A senior British Leftist shows the form
DOWNING STREET e-mails setting out plans for a vicious smear campaign against the Tories, which last night forced the resignation of one of the prime minister’s most senior aides, are revealed today.
The e-mails, seen by The Sunday Times, expose how Gordon Brown’s head of strategy and planning wrote to a Labour spin doctor proposing a campaign of unfounded personal slurs against senior Tories. The smears, many of a sexual nature, were planned as part of a strategy to “destabilise” the opposition in the run-up to the general election.
The operation was designed to target David Cameron, the Conservative leader, George Osborne, the shadow chancellor, and three other Tory MPs. The messages from Damian McBride, a long-standing Labour aide, were sent from an official No 10 e-mail address. The unfounded smears suggested: “Putting the fear of God” into Osborne by spreading rumours that he took drugs and had sex with a prostitute. Spreading rumours about the mental health of Osborne’s wife. Challenging Cameron to reveal details of an “embarrassing illness”. Accusing a gay Tory MP of promoting his partner’s business interests in the Commons.
McBride’s e-mails were sent to Derek Draper, a former aide to Lord Mandelson and prominent Labour blogger. In an indication of how serious the plan was, McBride wrote about how to “sequence” the stories for maximum impact. The messages discuss “timing and technology” for placing the rumours on the web and contain suggested links to websites and photographs that could make the allegations appear more credible.
The contents of the e-mails, which fell into the hands of Paul Staines, a political blogger, shatter Labour claims yesterday that McBride and Draper were “knocking around ideas” that were merely “juvenile and inappropriate”. At least one of the e-mails was copied to other Labour activists, including Charlie Whelan, who used to work as Brown’s spin doctor.
McBride, who was paid a six-figure salary by the taxpayer, resigned from his post last night as the attempted smear campaign was condemned by politicians from all sides. Labour MPs accused him of disgracing the party. Charles Clarke, the former home secretary, said: “Damian McBride has no place in 10 Downing Street. His actions bring shame to the Labour party.”

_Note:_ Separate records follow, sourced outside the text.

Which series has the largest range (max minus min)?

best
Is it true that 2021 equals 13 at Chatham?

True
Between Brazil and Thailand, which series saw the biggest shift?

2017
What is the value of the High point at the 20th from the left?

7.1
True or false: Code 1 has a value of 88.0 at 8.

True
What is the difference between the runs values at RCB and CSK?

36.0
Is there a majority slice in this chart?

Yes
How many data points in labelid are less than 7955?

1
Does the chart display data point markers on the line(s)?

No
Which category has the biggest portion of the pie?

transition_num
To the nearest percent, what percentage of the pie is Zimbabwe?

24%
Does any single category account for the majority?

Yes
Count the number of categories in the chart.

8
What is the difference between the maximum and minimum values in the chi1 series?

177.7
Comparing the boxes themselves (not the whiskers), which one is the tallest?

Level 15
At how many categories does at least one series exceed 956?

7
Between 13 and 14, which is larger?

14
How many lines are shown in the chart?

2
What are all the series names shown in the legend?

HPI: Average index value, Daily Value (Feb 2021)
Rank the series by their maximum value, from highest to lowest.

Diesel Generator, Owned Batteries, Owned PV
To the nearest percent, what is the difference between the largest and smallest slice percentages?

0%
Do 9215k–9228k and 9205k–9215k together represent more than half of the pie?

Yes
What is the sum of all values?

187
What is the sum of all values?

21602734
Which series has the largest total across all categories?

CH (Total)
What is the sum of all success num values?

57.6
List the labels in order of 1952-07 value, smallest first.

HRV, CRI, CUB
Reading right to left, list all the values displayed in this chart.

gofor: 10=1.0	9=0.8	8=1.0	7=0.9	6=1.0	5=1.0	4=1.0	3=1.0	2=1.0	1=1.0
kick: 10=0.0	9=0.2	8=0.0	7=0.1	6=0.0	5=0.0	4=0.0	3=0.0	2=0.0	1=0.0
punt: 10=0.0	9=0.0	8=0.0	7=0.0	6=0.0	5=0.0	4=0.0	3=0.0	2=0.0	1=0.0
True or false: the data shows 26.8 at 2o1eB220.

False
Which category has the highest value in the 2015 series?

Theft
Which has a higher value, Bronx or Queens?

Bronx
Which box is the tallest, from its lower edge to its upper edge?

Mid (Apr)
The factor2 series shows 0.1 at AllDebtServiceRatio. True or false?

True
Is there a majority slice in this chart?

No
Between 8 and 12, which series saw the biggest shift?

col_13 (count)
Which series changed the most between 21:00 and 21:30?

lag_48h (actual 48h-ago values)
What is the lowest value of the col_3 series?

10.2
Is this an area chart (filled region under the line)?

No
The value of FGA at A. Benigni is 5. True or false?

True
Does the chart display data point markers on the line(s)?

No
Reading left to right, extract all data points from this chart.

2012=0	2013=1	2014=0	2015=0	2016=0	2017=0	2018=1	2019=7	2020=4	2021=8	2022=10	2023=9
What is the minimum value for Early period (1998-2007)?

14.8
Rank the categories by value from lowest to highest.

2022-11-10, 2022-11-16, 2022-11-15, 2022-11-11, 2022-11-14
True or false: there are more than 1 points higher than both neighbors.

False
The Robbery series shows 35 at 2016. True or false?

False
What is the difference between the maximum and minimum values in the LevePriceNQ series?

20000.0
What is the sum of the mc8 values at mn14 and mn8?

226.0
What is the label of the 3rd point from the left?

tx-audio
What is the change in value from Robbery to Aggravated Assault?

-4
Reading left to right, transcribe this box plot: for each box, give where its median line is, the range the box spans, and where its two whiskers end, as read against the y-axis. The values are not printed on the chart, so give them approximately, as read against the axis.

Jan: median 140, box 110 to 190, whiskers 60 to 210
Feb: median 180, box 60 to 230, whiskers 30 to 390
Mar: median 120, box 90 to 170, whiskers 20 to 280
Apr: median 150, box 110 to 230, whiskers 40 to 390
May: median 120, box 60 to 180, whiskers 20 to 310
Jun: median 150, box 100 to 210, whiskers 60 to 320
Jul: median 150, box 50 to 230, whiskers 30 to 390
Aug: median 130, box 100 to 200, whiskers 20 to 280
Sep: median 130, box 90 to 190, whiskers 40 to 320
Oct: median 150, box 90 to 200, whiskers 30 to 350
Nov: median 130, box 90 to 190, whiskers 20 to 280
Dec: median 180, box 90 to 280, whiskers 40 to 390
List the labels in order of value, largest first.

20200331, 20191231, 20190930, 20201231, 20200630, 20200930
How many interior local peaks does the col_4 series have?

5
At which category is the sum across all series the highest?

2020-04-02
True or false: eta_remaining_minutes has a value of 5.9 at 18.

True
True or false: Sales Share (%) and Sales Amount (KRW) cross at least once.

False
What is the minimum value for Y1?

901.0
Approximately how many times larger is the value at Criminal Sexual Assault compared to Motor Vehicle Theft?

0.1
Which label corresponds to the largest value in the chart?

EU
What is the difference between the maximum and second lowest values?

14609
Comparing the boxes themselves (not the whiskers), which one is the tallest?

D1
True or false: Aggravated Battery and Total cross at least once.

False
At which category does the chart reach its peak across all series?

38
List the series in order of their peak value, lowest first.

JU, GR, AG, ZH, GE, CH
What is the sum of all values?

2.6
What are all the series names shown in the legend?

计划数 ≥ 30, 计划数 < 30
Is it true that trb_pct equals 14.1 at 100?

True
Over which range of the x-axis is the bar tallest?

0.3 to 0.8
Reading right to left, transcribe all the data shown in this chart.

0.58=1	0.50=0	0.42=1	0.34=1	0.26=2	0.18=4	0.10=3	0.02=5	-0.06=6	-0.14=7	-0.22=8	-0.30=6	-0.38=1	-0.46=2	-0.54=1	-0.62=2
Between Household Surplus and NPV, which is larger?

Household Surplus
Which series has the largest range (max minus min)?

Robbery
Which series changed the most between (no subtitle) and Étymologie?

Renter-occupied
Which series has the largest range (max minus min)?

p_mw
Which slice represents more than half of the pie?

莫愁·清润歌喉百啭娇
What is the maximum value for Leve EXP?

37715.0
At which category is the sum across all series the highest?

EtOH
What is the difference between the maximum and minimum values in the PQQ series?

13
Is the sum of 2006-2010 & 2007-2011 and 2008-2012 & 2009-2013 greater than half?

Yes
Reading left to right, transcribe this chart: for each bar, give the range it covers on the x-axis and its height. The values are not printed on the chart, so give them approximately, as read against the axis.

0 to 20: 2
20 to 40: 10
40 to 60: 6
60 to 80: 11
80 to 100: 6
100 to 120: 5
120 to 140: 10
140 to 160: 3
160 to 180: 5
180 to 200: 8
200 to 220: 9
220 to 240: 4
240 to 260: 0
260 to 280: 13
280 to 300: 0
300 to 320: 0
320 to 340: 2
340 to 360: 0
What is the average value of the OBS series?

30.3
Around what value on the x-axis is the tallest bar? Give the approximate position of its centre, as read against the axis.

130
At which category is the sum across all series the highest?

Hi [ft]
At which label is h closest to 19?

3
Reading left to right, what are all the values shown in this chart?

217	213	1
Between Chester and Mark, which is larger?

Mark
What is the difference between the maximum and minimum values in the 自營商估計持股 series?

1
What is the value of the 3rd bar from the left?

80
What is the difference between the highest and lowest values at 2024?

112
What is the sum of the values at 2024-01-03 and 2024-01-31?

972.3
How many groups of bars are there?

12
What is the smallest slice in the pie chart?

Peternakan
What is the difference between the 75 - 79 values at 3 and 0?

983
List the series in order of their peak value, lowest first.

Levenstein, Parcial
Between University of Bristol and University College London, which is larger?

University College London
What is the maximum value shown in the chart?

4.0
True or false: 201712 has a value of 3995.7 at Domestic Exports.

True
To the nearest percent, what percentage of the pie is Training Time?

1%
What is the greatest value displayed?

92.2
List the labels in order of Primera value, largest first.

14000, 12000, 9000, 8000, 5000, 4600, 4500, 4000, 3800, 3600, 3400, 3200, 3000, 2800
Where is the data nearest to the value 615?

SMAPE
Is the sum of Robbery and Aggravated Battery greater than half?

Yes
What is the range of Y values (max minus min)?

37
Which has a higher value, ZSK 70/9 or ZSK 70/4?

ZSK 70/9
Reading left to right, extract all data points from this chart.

The e-mails were sent on January 13. The proposed slurs about Cameron, Osborne, Osborne’s wife Frances and three other Tory MPs, were designed to appear on a website called Red Rag, which McBride suggested should be advertised on LabourList, a website officially backed by the party.
Chris Grayling, the shadow home secretary, said the proposed smear campaign “beggared belief” and demanded an urgent explanation from the prime minister.